From David Maughan Brown in York: School is out

January 5th

So, another year, another lockdown.  One day last week – it doesn’t much matter which, they are all the same – someone, probably our exemplary Prime Minister (in the Concise Oxford’s enigmatic second-choice meaning: ‘serving as a warning’), switched our Secretary of State for Education on and pointed him in the direction of the BBC’s Today studio.  Once he got there, it transpired that he had been programmed by mistake to audition for the BBC’s ‘Just a Minute’ programme by talking non stop, without pause or hesitation, for the full ten minutes of the interview on the subject “Education is our nation’s top priority”, digressing only to complain without hesitation that the Today presenter who had drawn the short straw kept interrupting him by trying to ask questions.   His programmer appeared not to have been told that one of the rules of the game was that he was supposed to avoid repetition.  It became apparent very rapidly that whoever is responsible for robotics in Downing Street hasn’t yet got on top of programming Williamson to voice his repetitive message in something other than a monotone.  The gist of what he had been programmed to say was, you will have gathered, that education is a national priority, and that schools would most certainly reopen on schedule on 4th January.

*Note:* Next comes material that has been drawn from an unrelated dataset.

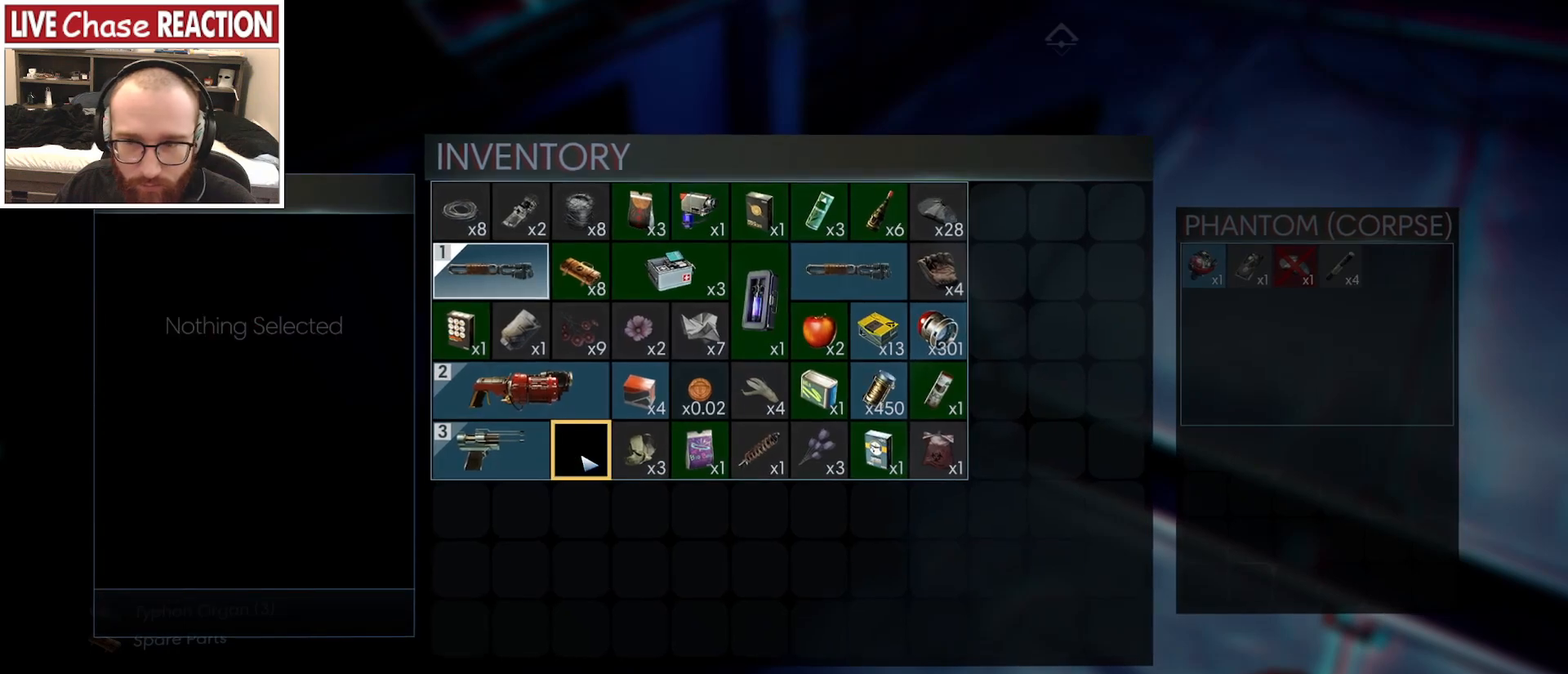
{"keys": ["d"], "mouse": [], "events": [[283, "d", "down"], [383, "d", "up"], [467, "d", "down"]]}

On December 30th the Independent Scientific Advisory Group for Emergencies (the SAGE that scientific experts decided they needed to establish when it became apparent that Dominic Cummings was trying to exert his malign influence on the official SAGE) warned that a third national lockdown, was “vitally necessary”.  On 18th December the Office of National Statistics had calculated that the rate of Covid19 infection in children was much higher than that in adults: the proportion of the 2-6 year-old population in England infected with Covid19 was more than twice that of those who were over 50, and that of the 7-11 year-old population more than three times that number.  A study released by the London School of Hygiene and Tropical Medicine on 23rd December had concluded that the government would have to close primary and secondary schools and universities if the infection rate was not going to continue to worsen.  

On Wednesday 30th the Government yielded to pressure and postponed the start of the Spring Term for all secondary, and some primary schools in London, to mid-January, in spite of education being a national priority.  By Saturday 2ndthe government had performed another U-turn, telling primary schools in London not to open the following Monday, generously allowing parents almost the whole weekend to make childcare arrangements.  This was somewhat ironic given the same government’s threat to take legal action against some (Labour) London Councils for trying to ignore the fact that education is a national priority by closing their Covid-hit schools for the last week before Christmas.  On Sunday 3rd it was reported that the National Association of Headteachers was urging all schools to move to home learning and that it was taking legal action against the Department of Education, demanding to know the scientific evidence on which the insistence on keeping schools open was based.  At the same time the National Education Union reminded its members that they were not obliged to go to work if the conditions they were expected to work in were unsafe.

All of which was a slow and painfully protracted lead-up to the moment on Monday 3rd when Johnson, hair half-brushed and spasmodically jerking clenched fists for once kept more or less under statesmanlike control, announced our third national lockdown – despite the fact that education is our national priority. At our resurrected Downing Street daily news conferences that afternoon, when Johnson was asked in effect why he had waited until millions of potentially infected children had been brought back to infect others at school for just one day before closing all schools, colleges and universities as part of a national lockdown, he replied: “We wanted to keep schools open but, alas, it became clear that the data wasn’t (sic. – and he prides himself on his Latin) going to support that.”  Given that the day before he had baldly declared that “schools are safe”, the implication was that the data from 18th December had only become known the night before.  Telling the entire nation such a bare-faced lie on such a critical matter would not have been regarded as particularly statesmanlike in the pre-Trumpian era.  So the classrooms were empty today while over 62,000 people in UK tested positive for Covid; 30,000 people suffered in hospital with Covid; over 1000 people died From Covid; and our official underestimate of Covid-related deaths in UK rose to over 77,000.   The wheel has come full cycle and “Stay at home. Protect the NHS. Save Lives” has once again trumped education as the national priority.  One just has to hope it isn’t too late to save the NHS

2 thoughts on “From David Maughan Brown in York: School is out

  1. A quotation from the Guardian early in September provides an early pointer: ‘The idea that Johnson is at any risk of being ousted by a party he led to election victory nine months ago ought to be absurd. Yet a string of U-turns, some hugely consequential, speak of a prime minister who is out of his depth. Hard Tory faces behind Johnson during prime minister’s questions this week suggest that the old enthusiasm, never overwhelming among MPs in any case, may be waning. The polls, meanwhile, imply the national mood is shifting too.’ I haven’t seen any more recent indications, but right now the final transition out of the EU is so fresh, and the extent of the Covid crisis so serious, that the noise on the back-benches seems muted – but I suspect only temporarily.